_WHAT YOU NEED TO DO_
Copy the items line for line, starting with the first line and ending with the line that contains "genus: Bradypodion".

_ENTRIES PROVIDED_
★ ★ ★

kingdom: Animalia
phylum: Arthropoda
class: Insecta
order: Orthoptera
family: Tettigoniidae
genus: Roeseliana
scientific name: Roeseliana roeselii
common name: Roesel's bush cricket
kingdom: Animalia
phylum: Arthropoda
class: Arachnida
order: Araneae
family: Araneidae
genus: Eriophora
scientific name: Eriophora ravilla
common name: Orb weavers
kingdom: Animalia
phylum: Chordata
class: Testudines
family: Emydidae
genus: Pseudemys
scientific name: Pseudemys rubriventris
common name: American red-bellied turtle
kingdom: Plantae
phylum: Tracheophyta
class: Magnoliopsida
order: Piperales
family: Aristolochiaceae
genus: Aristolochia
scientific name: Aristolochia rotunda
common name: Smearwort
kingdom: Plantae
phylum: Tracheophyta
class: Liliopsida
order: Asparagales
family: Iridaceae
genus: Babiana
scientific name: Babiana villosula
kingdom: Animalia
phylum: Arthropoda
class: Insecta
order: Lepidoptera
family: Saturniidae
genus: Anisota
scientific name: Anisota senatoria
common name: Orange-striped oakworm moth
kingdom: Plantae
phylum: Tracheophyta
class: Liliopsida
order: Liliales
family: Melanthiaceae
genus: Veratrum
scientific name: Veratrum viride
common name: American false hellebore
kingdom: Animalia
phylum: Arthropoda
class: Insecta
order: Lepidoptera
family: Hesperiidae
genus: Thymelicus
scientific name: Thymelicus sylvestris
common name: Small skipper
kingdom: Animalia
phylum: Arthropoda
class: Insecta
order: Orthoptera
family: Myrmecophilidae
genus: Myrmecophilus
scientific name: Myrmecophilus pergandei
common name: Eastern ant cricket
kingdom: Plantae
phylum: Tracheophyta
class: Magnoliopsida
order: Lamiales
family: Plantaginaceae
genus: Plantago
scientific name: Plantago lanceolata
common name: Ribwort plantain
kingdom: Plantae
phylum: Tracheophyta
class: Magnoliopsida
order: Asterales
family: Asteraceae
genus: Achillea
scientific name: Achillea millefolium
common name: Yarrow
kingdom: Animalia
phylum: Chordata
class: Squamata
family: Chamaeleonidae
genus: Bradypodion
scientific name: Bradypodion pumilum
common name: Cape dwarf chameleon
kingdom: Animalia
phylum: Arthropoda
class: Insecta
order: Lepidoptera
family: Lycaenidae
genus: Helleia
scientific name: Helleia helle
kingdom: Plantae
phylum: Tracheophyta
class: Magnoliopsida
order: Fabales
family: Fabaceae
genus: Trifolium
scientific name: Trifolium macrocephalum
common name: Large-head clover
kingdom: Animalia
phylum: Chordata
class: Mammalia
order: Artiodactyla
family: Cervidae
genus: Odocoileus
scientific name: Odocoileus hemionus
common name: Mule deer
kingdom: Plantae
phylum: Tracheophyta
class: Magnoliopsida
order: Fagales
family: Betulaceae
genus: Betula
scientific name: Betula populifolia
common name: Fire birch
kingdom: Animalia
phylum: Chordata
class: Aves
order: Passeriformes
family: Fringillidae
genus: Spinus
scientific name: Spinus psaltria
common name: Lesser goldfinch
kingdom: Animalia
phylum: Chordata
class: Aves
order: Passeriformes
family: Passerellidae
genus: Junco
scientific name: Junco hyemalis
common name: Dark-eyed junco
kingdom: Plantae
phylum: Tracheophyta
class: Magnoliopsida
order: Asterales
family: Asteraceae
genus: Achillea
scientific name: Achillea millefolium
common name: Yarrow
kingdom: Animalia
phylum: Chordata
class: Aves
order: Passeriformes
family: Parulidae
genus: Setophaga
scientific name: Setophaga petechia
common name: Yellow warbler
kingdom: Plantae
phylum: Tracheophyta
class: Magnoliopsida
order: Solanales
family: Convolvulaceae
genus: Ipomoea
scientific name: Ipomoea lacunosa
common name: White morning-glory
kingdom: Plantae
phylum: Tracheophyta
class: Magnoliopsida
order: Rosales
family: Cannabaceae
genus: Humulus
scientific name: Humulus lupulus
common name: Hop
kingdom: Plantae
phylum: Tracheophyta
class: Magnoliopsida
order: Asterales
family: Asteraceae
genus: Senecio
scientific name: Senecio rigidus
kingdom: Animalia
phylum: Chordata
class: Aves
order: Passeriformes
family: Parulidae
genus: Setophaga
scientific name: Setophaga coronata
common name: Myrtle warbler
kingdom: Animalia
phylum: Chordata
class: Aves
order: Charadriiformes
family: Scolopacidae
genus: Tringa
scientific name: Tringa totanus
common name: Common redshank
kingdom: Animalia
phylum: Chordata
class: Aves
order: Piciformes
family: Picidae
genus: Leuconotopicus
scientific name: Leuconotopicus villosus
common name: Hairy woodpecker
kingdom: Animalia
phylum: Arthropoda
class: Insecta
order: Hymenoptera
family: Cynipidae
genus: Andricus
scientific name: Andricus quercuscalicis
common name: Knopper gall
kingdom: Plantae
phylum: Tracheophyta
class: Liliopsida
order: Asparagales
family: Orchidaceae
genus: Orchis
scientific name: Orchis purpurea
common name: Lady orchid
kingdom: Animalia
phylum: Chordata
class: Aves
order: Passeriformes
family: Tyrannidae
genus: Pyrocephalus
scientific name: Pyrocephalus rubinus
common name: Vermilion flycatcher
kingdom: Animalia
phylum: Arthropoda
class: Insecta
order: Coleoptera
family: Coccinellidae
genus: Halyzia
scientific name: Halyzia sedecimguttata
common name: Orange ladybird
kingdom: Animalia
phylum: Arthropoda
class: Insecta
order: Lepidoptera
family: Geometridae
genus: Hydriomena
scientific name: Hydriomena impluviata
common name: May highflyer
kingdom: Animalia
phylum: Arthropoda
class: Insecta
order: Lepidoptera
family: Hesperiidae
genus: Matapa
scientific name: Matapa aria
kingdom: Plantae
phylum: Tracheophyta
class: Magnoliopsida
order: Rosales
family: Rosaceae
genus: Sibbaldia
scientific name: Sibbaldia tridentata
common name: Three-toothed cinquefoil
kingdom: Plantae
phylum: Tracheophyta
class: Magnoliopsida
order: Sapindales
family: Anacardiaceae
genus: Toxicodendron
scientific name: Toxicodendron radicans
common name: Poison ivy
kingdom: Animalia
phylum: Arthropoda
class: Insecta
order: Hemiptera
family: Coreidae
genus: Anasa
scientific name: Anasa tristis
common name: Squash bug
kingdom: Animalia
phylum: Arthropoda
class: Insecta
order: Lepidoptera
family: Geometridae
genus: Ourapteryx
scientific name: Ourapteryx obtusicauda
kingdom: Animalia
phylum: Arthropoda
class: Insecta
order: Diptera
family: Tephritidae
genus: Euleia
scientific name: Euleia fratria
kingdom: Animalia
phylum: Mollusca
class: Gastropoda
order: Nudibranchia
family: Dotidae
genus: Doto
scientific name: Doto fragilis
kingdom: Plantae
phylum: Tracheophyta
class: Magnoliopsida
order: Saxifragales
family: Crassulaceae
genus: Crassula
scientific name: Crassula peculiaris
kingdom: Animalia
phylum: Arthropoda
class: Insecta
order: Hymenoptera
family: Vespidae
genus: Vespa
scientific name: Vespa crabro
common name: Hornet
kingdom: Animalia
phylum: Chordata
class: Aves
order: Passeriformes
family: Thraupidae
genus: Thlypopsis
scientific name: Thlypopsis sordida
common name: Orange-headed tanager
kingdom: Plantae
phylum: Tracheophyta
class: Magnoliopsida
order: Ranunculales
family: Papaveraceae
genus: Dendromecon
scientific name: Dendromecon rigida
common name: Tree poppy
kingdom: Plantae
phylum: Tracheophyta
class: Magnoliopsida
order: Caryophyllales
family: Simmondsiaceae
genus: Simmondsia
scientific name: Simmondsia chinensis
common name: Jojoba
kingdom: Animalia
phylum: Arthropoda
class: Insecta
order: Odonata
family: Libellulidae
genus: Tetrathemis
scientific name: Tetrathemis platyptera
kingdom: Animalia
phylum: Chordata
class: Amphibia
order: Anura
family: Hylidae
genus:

★ ★ ★

_WRITTEN RESPONSE_
kingdom: Animalia
phylum: Arthropoda
class: Insecta
order: Orthoptera
family: Tettigoniidae
genus: Roeseliana
scientific name: Roeseliana roeselii
common name: Roesel's bush cricket
kingdom: Animalia
phylum: Arthropoda
class: Arachnida
order: Araneae
family: Araneidae
genus: Eriophora
scientific name: Eriophora ravilla
common name: Orb weavers
kingdom: Animalia
phylum: Chordata
class: Testudines
family: Emydidae
genus: Pseudemys
scientific name: Pseudemys rubriventris
common name: American red-bellied turtle
kingdom: Plantae
phylum: Tracheophyta
class: Magnoliopsida
order: Piperales
family: Aristolochiaceae
genus: Aristolochia
scientific name: Aristolochia rotunda
common name: Smearwort
kingdom: Plantae
phylum: Tracheophyta
class: Liliopsida
order: Asparagales
family: Iridaceae
genus: Babiana
scientific name: Babiana villosula
kingdom: Animalia
phylum: Arthropoda
class: Insecta
order: Lepidoptera
family: Saturniidae
genus: Anisota
scientific name: Anisota senatoria
common name: Orange-striped oakworm moth
kingdom: Plantae
phylum: Tracheophyta
class: Liliopsida
order: Liliales
family: Melanthiaceae
genus: Veratrum
scientific name: Veratrum viride
common name: American false hellebore
kingdom: Animalia
phylum: Arthropoda
class: Insecta
order: Lepidoptera
family: Hesperiidae
genus: Thymelicus
scientific name: Thymelicus sylvestris
common name: Small skipper
kingdom: Animalia
phylum: Arthropoda
class: Insecta
order: Orthoptera
family: Myrmecophilidae
genus: Myrmecophilus
scientific name: Myrmecophilus pergandei
common name: Eastern ant cricket
kingdom: Plantae
phylum: Tracheophyta
class: Magnoliopsida
order: Lamiales
family: Plantaginaceae
genus: Plantago
scientific name: Plantago lanceolata
common name: Ribwort plantain
kingdom: Plantae
phylum: Tracheophyta
class: Magnoliopsida
order: Asterales
family: Asteraceae
genus: Achillea
scientific name: Achillea millefolium
common name: Yarrow
kingdom: Animalia
phylum: Chordata
class: Squamata
family: Chamaeleonidae
genus: Bradypodion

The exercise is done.